Leonard Untersteller benötigte keine fünf Minuten, um meinen Abschlussbericht aus dem Datenozean zu fischen. Noch einmal fünf Minuten später hatte er ein halbes Tausend Viren auf meinem PC dingfest gemacht, und um sie in die Flucht zu schlagen, brauchte er auch kaum länger.

»So richtig schnell läuft der aber immer noch nicht«, merkte er an. »Ein Privatdetektiv wie Sie sollte über die modernste Technik verfügen.«

»Wenn ich in Computer investiere, muss ich an meinem Praktikanten sparen. Also verkneif dir deine Kommentare.«

Leonard schwieg, aber los wurde ich ihn so nicht. Okay, sagte ich, das sei sehr nett von ihm gewesen, das mit der Datei und den Viren und all dem Kram, ich könne mir durchaus vorstellen, mit ihm auszukommen, einen halben Tag vielleicht, im Notfall sogar einen ganzen.

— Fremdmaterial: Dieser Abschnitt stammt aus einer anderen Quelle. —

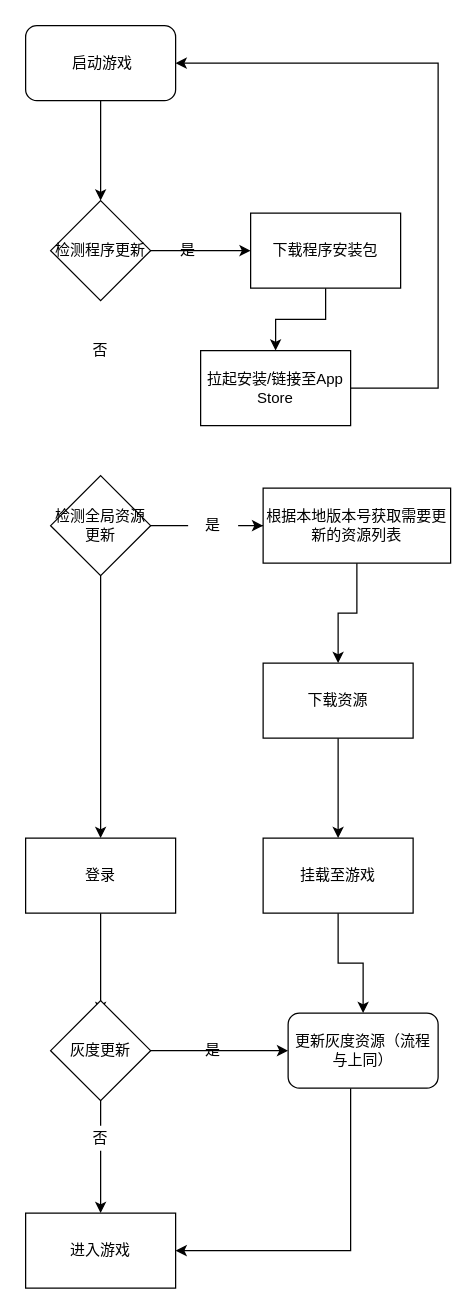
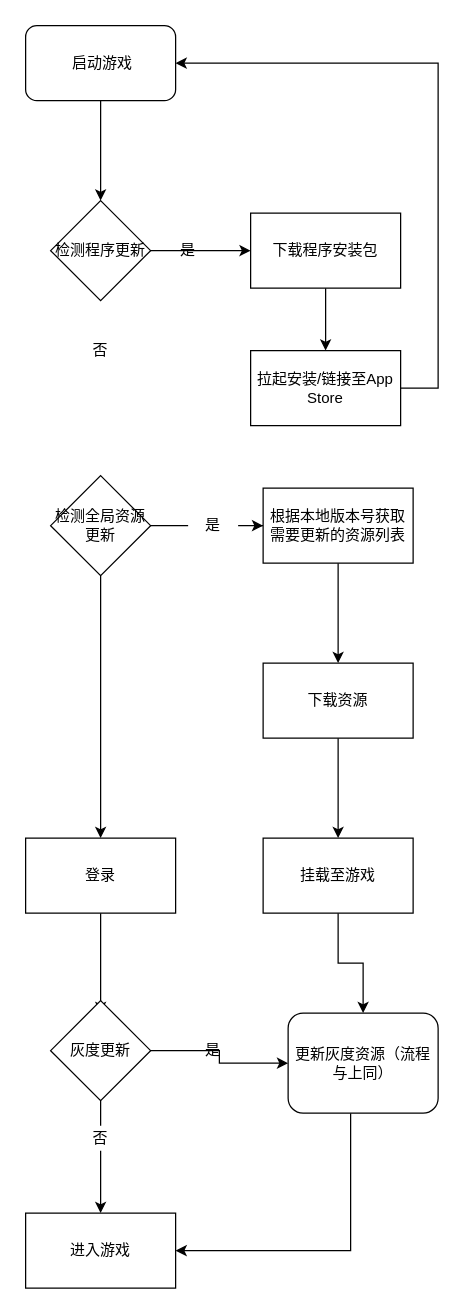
  <mxCell id="0" />
  <mxCell id="1" parent="0" />
  <mxCell id="2" value="" style="edgeStyle=orthogonalEdgeStyle;rounded=0;orthogonalLoop=1;jettySize=auto;html=1;" edge="1" parent="1" source="3"><mxGeometry relative="1" as="geometry"><mxPoint x="80" y="160" as="targetPoint" /></mxGeometry></mxCell>
  <mxCell id="3" value="&amp;nbsp;启动游戏" style="rounded=1;whiteSpace=wrap;html=1;" vertex="1" parent="1"><mxGeometry x="20" y="20" width="120" height="60" as="geometry" /></mxCell>
  <mxCell id="4" value="" style="edgeStyle=orthogonalEdgeStyle;rounded=0;orthogonalLoop=1;jettySize=auto;html=1;" edge="1" parent="1" source="5" target="12"><mxGeometry relative="1" as="geometry" /></mxCell>
  <mxCell id="5" value="检测程序更新" style="rhombus;whiteSpace=wrap;html=1;" vertex="1" parent="1"><mxGeometry x="40" y="160" width="80" height="80" as="geometry" /></mxCell>
  <mxCell id="6" value="" style="edgeStyle=orthogonalEdgeStyle;rounded=0;orthogonalLoop=1;jettySize=auto;html=1;" edge="1" parent="1" source="8" target="10"><mxGeometry relative="1" as="geometry" /></mxCell>
  <mxCell id="7" value="" style="edgeStyle=orthogonalEdgeStyle;rounded=0;orthogonalLoop=1;jettySize=auto;html=1;startArrow=none;" edge="1" parent="1" source="19" target="18"><mxGeometry relative="1" as="geometry" /></mxCell>
  <mxCell id="8" value="检测全局资源更新" style="rhombus;whiteSpace=wrap;html=1;" vertex="1" parent="1"><mxGeometry x="40" y="380" width="80" height="80" as="geometry" /></mxCell>
  <mxCell id="9" value="" style="edgeStyle=orthogonalEdgeStyle;rounded=0;orthogonalLoop=1;jettySize=auto;html=1;" edge="1" parent="1" source="10"><mxGeometry relative="1" as="geometry"><mxPoint x="80" y="810" as="targetPoint" /></mxGeometry></mxCell>
  <mxCell id="10" value="登录" style="whiteSpace=wrap;html=1;" vertex="1" parent="1"><mxGeometry x="20" y="670" width="120" height="60" as="geometry" /></mxCell>
  <mxCell id="11" value="" style="edgeStyle=orthogonalEdgeStyle;rounded=0;orthogonalLoop=1;jettySize=auto;html=1;" edge="1" parent="1" source="12" target="14"><mxGeometry relative="1" as="geometry" /></mxCell>
  <mxCell id="12" value="下载程序安装包" style="whiteSpace=wrap;html=1;" vertex="1" parent="1"><mxGeometry x="200" y="170" width="120" height="60" as="geometry" /></mxCell>
  <mxCell id="13" style="edgeStyle=orthogonalEdgeStyle;rounded=0;orthogonalLoop=1;jettySize=auto;html=1;entryX=1;entryY=0.5;entryDx=0;entryDy=0;" edge="1" parent="1" source="14" target="3"><mxGeometry relative="1" as="geometry"><Array as="points"><mxPoint x="350" y="310" /><mxPoint x="350" y="50" /></Array></mxGeometry></mxCell>
- <mxCell id="14" value="拉起安装/链接至App Store" style="whiteSpace=wrap;html=1;" vertex="1" parent="1"><mxGeometry x="160" y="280" width="120" height="60" as="geometry" /></mxCell>
+ <mxCell id="14" value="拉起安装/链接至App Store" style="whiteSpace=wrap;html=1;" vertex="1" parent="1"><mxGeometry x="200" y="280" width="120" height="60" as="geometry" /></mxCell>
  <mxCell id="15" value="是" style="text;html=1;strokeColor=none;fillColor=none;align=center;verticalAlign=middle;whiteSpace=wrap;rounded=0;" vertex="1" parent="1"><mxGeometry x="130" y="190" width="40" height="20" as="geometry" /></mxCell>
  <mxCell id="16" value="否" style="text;html=1;strokeColor=none;fillColor=none;align=center;verticalAlign=middle;whiteSpace=wrap;rounded=0;" vertex="1" parent="1"><mxGeometry x="60" y="270" width="40" height="20" as="geometry" /></mxCell>
  <mxCell id="17" value="" style="edgeStyle=orthogonalEdgeStyle;rounded=0;orthogonalLoop=1;jettySize=auto;html=1;" edge="1" parent="1" source="18" target="22"><mxGeometry relative="1" as="geometry" /></mxCell>
- <mxCell id="18" value="根据本地版本号获取需要更新的资源列表" style="whiteSpace=wrap;html=1;" vertex="1" parent="1"><mxGeometry x="210" y="390" width="150" height="60" as="geometry" /></mxCell>
+ <mxCell id="18" value="根据本地版本号获取需要更新的资源列表" style="whiteSpace=wrap;html=1;" vertex="1" parent="1"><mxGeometry x="210" y="390" width="120" height="60" as="geometry" /></mxCell>
  <mxCell id="19" value="是" style="text;html=1;strokeColor=none;fillColor=none;align=center;verticalAlign=middle;whiteSpace=wrap;rounded=0;" vertex="1" parent="1"><mxGeometry x="150" y="410" width="40" height="20" as="geometry" /></mxCell>
  <mxCell id="20" value="" style="edgeStyle=orthogonalEdgeStyle;rounded=0;orthogonalLoop=1;jettySize=auto;html=1;endArrow=none;" edge="1" parent="1" source="8" target="19"><mxGeometry relative="1" as="geometry"><mxPoint x="120" y="420" as="sourcePoint" /><mxPoint x="210" y="420" as="targetPoint" /></mxGeometry></mxCell>
  <mxCell id="21" value="" style="edgeStyle=orthogonalEdgeStyle;rounded=0;orthogonalLoop=1;jettySize=auto;html=1;" edge="1" parent="1" source="22" target="24"><mxGeometry relative="1" as="geometry" /></mxCell>
  <mxCell id="22" value="下载资源" style="whiteSpace=wrap;html=1;" vertex="1" parent="1"><mxGeometry x="210" y="530" width="120" height="60" as="geometry" /></mxCell>
  <mxCell id="23" style="edgeStyle=orthogonalEdgeStyle;rounded=0;orthogonalLoop=1;jettySize=auto;html=1;" edge="1" parent="1" source="24" target="32"><mxGeometry relative="1" as="geometry" /></mxCell>
  <mxCell id="24" value="挂载至游戏" style="whiteSpace=wrap;html=1;" vertex="1" parent="1"><mxGeometry x="210" y="670" width="120" height="60" as="geometry" /></mxCell>
  <mxCell id="25" value="" style="edgeStyle=orthogonalEdgeStyle;rounded=0;orthogonalLoop=1;jettySize=auto;html=1;startArrow=none;" edge="1" parent="1" source="29" target="28"><mxGeometry relative="1" as="geometry" /></mxCell>
  <mxCell id="26" style="edgeStyle=orthogonalEdgeStyle;rounded=0;orthogonalLoop=1;jettySize=auto;html=1;entryX=0;entryY=0.5;entryDx=0;entryDy=0;" edge="1" parent="1" source="27" target="32"><mxGeometry relative="1" as="geometry" /></mxCell>
  <mxCell id="27" value="灰度更新" style="rhombus;whiteSpace=wrap;html=1;" vertex="1" parent="1"><mxGeometry x="40" y="800" width="80" height="80" as="geometry" /></mxCell>
  <mxCell id="28" value="进入游戏" style="whiteSpace=wrap;html=1;" vertex="1" parent="1"><mxGeometry x="20" y="970" width="120" height="60" as="geometry" /></mxCell>
  <mxCell id="29" value="否" style="text;html=1;strokeColor=none;fillColor=none;align=center;verticalAlign=middle;whiteSpace=wrap;rounded=0;" vertex="1" parent="1"><mxGeometry x="60" y="900" width="40" height="20" as="geometry" /></mxCell>
  <mxCell id="30" value="" style="edgeStyle=orthogonalEdgeStyle;rounded=0;orthogonalLoop=1;jettySize=auto;html=1;endArrow=none;" edge="1" parent="1" source="27" target="29"><mxGeometry relative="1" as="geometry"><mxPoint x="80" y="880" as="sourcePoint" /><mxPoint x="80" y="970" as="targetPoint" /></mxGeometry></mxCell>
  <mxCell id="31" style="edgeStyle=orthogonalEdgeStyle;rounded=0;orthogonalLoop=1;jettySize=auto;html=1;entryX=1;entryY=0.5;entryDx=0;entryDy=0;" edge="1" parent="1" source="32" target="28"><mxGeometry relative="1" as="geometry"><Array as="points"><mxPoint x="280" y="1000" /></Array></mxGeometry></mxCell>
- <mxCell id="32" value="更新灰度资源（流程与上同）" style="rounded=1;whiteSpace=wrap;html=1;" vertex="1" parent="1"><mxGeometry x="230" y="810" width="120" height="60" as="geometry" /></mxCell>
+ <mxCell id="32" value="更新灰度资源（流程与上同）" style="rounded=1;whiteSpace=wrap;html=1;" vertex="1" parent="1"><mxGeometry x="230" y="810" width="120" height="80" as="geometry" /></mxCell>
  <mxCell id="33" value="是" style="text;html=1;strokeColor=none;fillColor=none;align=center;verticalAlign=middle;whiteSpace=wrap;rounded=0;" vertex="1" parent="1"><mxGeometry x="150" y="830" width="40" height="20" as="geometry" /></mxCell>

Er schaute mich groß an. »Wieso nur einen Tag?«

»Meinetwegen auch zwei.«

»Zwei Wochen, Herr Koller! Unser Praktikum geht über zwei Wochen. Wir haben keinen Unterricht in dieser Zeit. Soll ich vielleicht zu Hause sitzen und Däumchen drehen?«

»Verdammt, ich kann mich doch nicht 24 Stunden am Stück um dich kümmern! Ich habe Aufträge, verstehst du, ich bin dauernd unterwegs, aber dauernd.«

»Super! Ich begleite Sie.« Dieser Glanz in seinen Augen!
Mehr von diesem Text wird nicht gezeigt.